Calquence is currently approved for the treatment of adults with relapsed or refractory mantle cell lymphoma in the US, Brazil, Qatar, the United Arab Emirates, Mexico, Argentina and recently Singapore and is being developed for the treatment of CLL and other blood cancers.

In the US, this indication is approved under accelerated approval based on overall response rate. Continued approval for this indication may be contingent upon verification and description of clinical benefit in confirmatory trials.

The positive results from both the ELEVATE-TN and ASCEND trials will serve as the foundation for regulatory submissions later this year.

Serious hemorrhagic events, including fatal events, have occurred in the combined safety database of 612 patients with hematologic malignancies treated with Calquence monotherapy.

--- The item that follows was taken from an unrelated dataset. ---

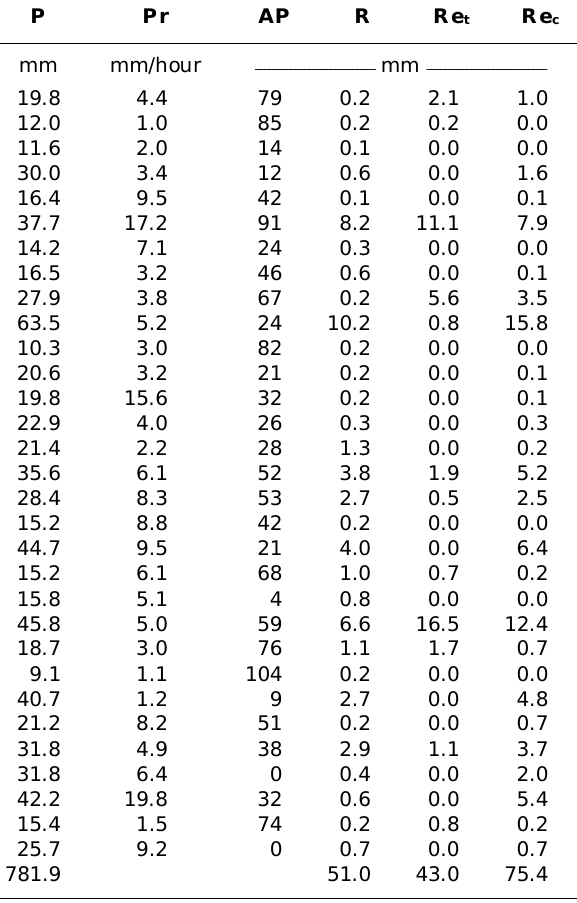
Table 2. Total precipitation (P), average precipitation rate (Pr), five-day antecedent precipitation (AP), measured runoff (R), estimated runoff for tabulated CN values (Re and estimated runoff for calculated CN values ) obtained at Capetinga (Re c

Grade 3 or higher bleeding events, including gastrointestinal, intracranial, and epistaxis, have been reported in 2% of patients.

Overall, bleeding events, including bruising and petechiae of any grade, occurred in approximately 50% of patients with hematological malignancies.

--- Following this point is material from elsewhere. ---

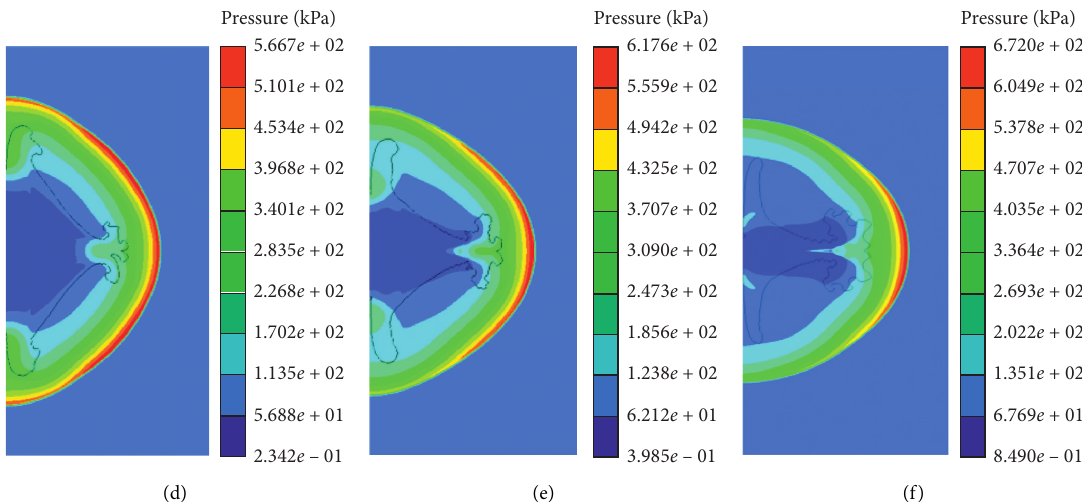
Figure 4: Pressure contours from spherical charge and cylindrical explosives at t � 1.0 ms. (a) Spherical. (b) Cylindrical, L / D � 0.2. (c) Cylindrical, L / D � 0.6. (d) Cylindrical, L / D � 1.0. (e) Cylindrical, L / D � 2.0. (f) Cylindrical, L / D � 5.0.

ELEVATE-TN (ACE-CL-007) is a randomized, multicenter, open-label Phase III trial evaluating the safety and efficacy of Calquence alone or in combination with obinutuzumab vs. chlorambucil in combination with obinutuzumab in previously-untreated patients with CLL.

In the trial, 535 patients were randomized (1: 1: 1) into three arms. Patients in the first arm received chlorambucil in combination with obinutuzumab.

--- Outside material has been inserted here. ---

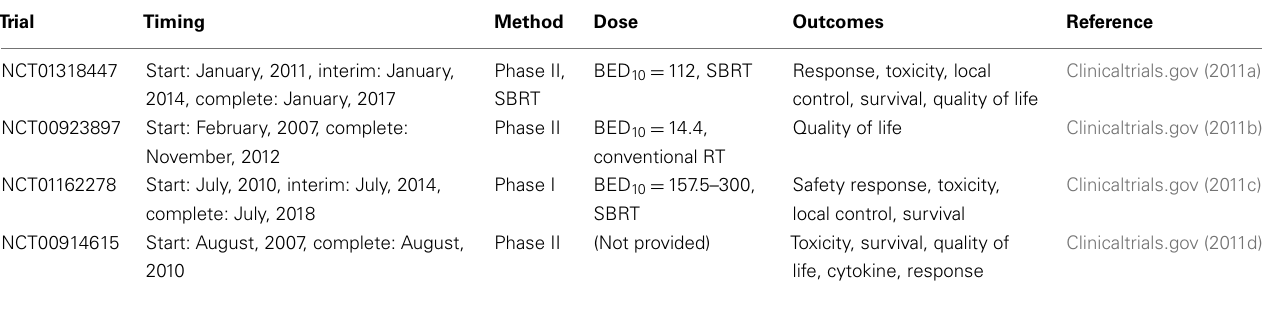
Table 3 | Ongoing clinical trials regarding radiotherapy in the treatment of liver metastases.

Patients in the second arm received Calquence (100mg twice daily until disease progression or unacceptable toxicity) in combination with obinutuzumab. Patients in the third arm received Calquence monotherapy (100mg twice daily until disease progression or unacceptable toxicity).

The primary endpoint is progression-free survival in the Calquence and obinutuzumab arm compared to the chlorambucil and obinutuzumab arm, assessed by an independent review committee, and a key secondary endpoint is IRC-assessed PFS in the Calquence monotherapy arm compared to the chlorambucil and obinutuzumab arm.

Other secondary endpoints include objective response rate, time to next treatment and overall survival.

ASCEND (ACE-CL-309) is a global, randomized, multicenter, open-label Phase III trial evaluating the efficacy of Calquence in previously-treated patients with CLL. In the trial, 310 patients were randomized into two arms.

Patients in the first arm received Calquence monotherapy (100mg twice daily until disease progression or unacceptable toxicity).

Patients in the second arm received investigator's choice of either rituximab in combination with idelalisib or rituximab in combination with bendamustine.

The primary endpoint is PFS assessed by an IRC, and key secondary endpoints include investigator-assessed PFS, IRC- and investigator-assessed overall response rate and duration of response, as well as overall survival, patient reported outcomes and time to next treatment.

Calquence (acalabrutinib) was granted accelerated approval by the US Food and Drug Administration in October 2017 for the treatment of adult patients with MCL who have received at least one prior therapy. Continued approval for this indication may be contingent upon verification and description of clinical benefit in confirmatory trials.

Calquence is an inhibitor of Bruton tyrosine kinase. Calquence binds covalently to BTK, thereby inhibiting its activity. In B-cells, BTK signaling results in activation of pathways necessary for B-cell proliferation, trafficking, chemotaxis, and adhesion.

As part of an extensive clinical development programme, AstraZeneca and Acerta Pharma are currently evaluating Calquence in 26 company-sponsored clinical trials.

Calquence is being developed for the treatment of multiple B-cell blood cancers including CLL, MCL, diffuse large B-cell lymphoma, Waldenstrom macroglobulinemia, follicular lymphoma, and multiple myeloma and other hematologic malignancies.

Several Phase III clinical trials are ongoing, including ASCEND, ELEVATE-TN, ELEVATE-RR (ACE-CL-006) evaluating acalabrutinib vs. ibrutinib in patients with previously treated high-risk CLL, and ACE-CL-311 evaluating acalabrutinib in combination with venetoclax and with/without obinutuzumab in patients with previously-untreated CLL without 17p deletion or TP53 mutation.